Other market participants suggest that the rise and fall of different platforms may be influenced by cyclical factors and potential regulatory changes under MiFID II. Since dark MTFs are non-discretionary, they cannot prohibit access. This can lead to a natural progression of high-quality market participants from one venue to the next, according to Mark Goodman, head of quantitative electronic services at Société Générale Corporate and Investment Banking.

"The fact that dark MTFs are non-discretionary may help explain the pattern that we often see in dark pools, whereby they start, pick up flow, expand as they become more popular and then drift back to lower market share again,” he said. “As they become more popular, the quality of participants goes down – but there’s no way for these venues to choose the participants.

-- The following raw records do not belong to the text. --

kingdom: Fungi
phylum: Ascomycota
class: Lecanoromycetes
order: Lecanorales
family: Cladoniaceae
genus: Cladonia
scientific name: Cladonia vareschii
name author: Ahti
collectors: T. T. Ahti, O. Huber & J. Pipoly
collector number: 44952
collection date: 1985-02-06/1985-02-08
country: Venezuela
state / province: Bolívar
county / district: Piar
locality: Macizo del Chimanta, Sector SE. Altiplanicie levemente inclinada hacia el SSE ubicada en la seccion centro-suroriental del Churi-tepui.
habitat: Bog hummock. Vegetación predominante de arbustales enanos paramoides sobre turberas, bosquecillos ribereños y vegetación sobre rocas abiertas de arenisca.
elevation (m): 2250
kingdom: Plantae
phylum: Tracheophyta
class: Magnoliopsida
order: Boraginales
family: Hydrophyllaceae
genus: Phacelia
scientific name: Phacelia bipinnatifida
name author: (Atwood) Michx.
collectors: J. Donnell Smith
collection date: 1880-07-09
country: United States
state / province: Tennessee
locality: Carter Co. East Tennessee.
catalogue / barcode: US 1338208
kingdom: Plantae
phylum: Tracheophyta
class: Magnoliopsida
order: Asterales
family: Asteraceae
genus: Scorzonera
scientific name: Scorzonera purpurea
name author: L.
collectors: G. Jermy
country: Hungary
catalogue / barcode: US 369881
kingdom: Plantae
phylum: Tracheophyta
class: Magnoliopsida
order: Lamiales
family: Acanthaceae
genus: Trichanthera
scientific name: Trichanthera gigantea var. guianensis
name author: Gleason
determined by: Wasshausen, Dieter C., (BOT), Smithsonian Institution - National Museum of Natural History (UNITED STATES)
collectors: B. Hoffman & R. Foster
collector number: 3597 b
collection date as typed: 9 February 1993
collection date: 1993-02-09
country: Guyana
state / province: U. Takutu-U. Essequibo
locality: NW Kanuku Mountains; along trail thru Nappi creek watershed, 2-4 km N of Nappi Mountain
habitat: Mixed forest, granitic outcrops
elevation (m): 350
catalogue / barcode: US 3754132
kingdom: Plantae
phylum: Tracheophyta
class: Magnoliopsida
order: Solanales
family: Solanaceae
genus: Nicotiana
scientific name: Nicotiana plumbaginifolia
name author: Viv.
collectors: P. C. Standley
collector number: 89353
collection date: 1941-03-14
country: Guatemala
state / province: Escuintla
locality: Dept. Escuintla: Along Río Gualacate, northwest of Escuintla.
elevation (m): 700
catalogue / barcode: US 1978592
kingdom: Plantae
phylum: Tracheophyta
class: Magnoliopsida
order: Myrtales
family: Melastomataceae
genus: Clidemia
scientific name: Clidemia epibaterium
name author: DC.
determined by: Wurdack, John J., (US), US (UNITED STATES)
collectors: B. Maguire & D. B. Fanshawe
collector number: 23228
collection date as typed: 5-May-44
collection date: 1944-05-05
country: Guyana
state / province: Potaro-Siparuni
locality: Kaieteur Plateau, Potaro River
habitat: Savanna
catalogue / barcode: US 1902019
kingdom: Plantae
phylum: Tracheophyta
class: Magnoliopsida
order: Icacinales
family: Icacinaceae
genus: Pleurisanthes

As clients see toxicity rise they reduce their flow to that pool and begin to use others, and so the cycle repeats itself."

The inability of MTF operators to select flow may be exacerbated by the possible impending demise of BCNs, which do allow operators more flexibility on access and matching logic. Goodman points out that the proposed MiFID II requirement for BCN operators to run either an MTF or a systematic internaliser may well result in venue consolidation.

"I expect we’ll see fewer dark trading venues in future, because some of the independents don’t have enough flow to survive,” he said. “Venues need to differentiate themselves – it’s in nobody’s interests to have multiple venues that are essentially the same as each other."

According to Liquidnet’s Barker, market trends support further growth in block trading again after a period in which selling has outstripped buying interest by a significant margin.

"Across all of 2011, we saw predominantly net selling over buying – at its worst point, up to 70% selling, 30% buying,” said Barker. “But during Q1 this year, we have seen a shift to net buying over selling, from a sentiment standpoint this is really important. We are seeing good signs that institutions have more liquidity, they are starting to be net buyers, and as the volatility in the market comes back to more stable levels, they will trade more."